> [Text]
+ + +
PUBLICATION: Chicago Tribune
DATE: April 1, 2000
SECTION: News; Pg. 4; Zone: N
BYLINE: Michael Kilian
DATELINE: Washington, DC
ACTIVISTS, INDIVIDUALS, AND GROUPS MENTIONED: Kevin Collins, National Parks and Conservation Association

The Chicago Tribune reports that the U.S. National Park Service recently extended its jet ski and personal watercraft ban to include Assateague Island off the coast of Maryland and Virginia. The Park Service had earlier banned such watercraft at 358 of its 379 parks, recreation areas, and historic sites. Assateague was not included in the ban. The Park Service left it up to the exempted parks' superintendents to determine whether jet skis were harmful to wildlife in the park.

According to the article, Assateague Superintendent Marc Koenings decided to go ahead with the ban. Assateague is a 37-mile long barrier reef that is one of the few uninhabited areas on the Atlantic Coast. On the island are wild ponies made famous by author Marguerite Henry's children's book, "Misty of Chincoteague." There are bridges and causeways at each end of the island that connect it with the mainland, but there are no roads on the island itself.

The article states that the twenty other national sites that, at least for the time being, still allow jet skis and other personal watercraft, are: Indiana Dunes National Lakeshore; Pictured Rocks National Lakeshore in Michigan; Gateway Recreation Area off New York; Cape Cod, Mass.; Cape Lookout, N.C.; Cumberland Island, Ga.; Fire Island, N.Y.; Gulf Islands, Fla.; Padre Island, Texas; Delaware Water Gap, Pa.; Big Thicket National Preserve, Texas; and nine man-made recreational lakes within the park system.

According to the article, environmental groups such as the National Parks and Conservation Association are angry that the Park Service granted any exemptions at all. Spokesperson Kevin Collins said that the watercraft generate noise pollution and water pollution, as well as many safety hazards. He hopes that the Park Service will have enough money in its pared-down budget to be able to enforce the ban at Assateague. The island is close to the beach resort town of Ocean City, Maryland, where many people own and operate jet skis. Jet skis' two-stroke engines allow them to skim across the water at much higher speeds than motorboats.

The article goes on to say that Collins "cited studies showing that personal watercraft noise levels reach 115 decibels, more than the 105 decibels of a jackhammer, and account for 9.6 percent of boating fatalities even though they make up only 3.2 percent of the nation's watercraft."
+ + +
> [Excerpted records]

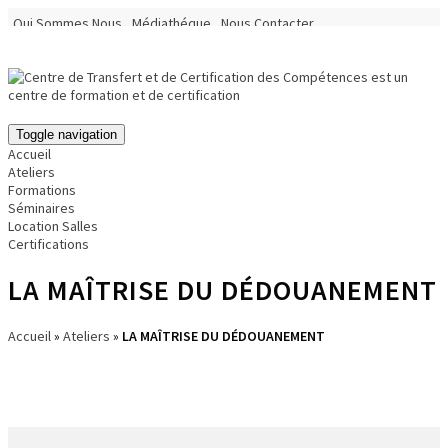
Qui Sommes Nous
Médiathéque
Nous Contacter
Localisation du Centre
Toggle navigation
Accueil
Ateliers
Formations
Séminaires
Location Salles
Certifications
LA MAÎTRISE DU DÉDOUANEMENT
Accueil
»
Ateliers
»
LA MAÎTRISE DU DÉDOUANEMENT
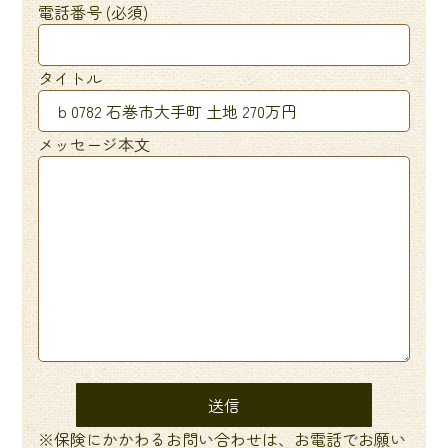
電話番号 (必須)
タイトル
メッセージ本文
※保険にかかわるお問い合わせは、お電話でお願い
+ + +
> [What is needed] Please copy the jet ski ban article between "The article states" and "the park system.", inclusive, and swap "Cape Lookout" for "Cape Hatteras". These items have nothing to do with the jet ski ban article.

> [Your solution]
The article states that the twenty other national sites that, at least for the time being, still allow jet skis and other personal watercraft, are: Indiana Dunes National Lakeshore; Pictured Rocks National Lakeshore in Michigan; Gateway Recreation Area off New York; Cape Cod, Mass.; Cape Hatteras, N.C.; Cumberland Island, Ga.; Fire Island, N.Y.; Gulf Islands, Fla.; Padre Island, Texas; Delaware Water Gap, Pa.; Big Thicket National Preserve, Texas; and nine man-made recreational lakes within the park system.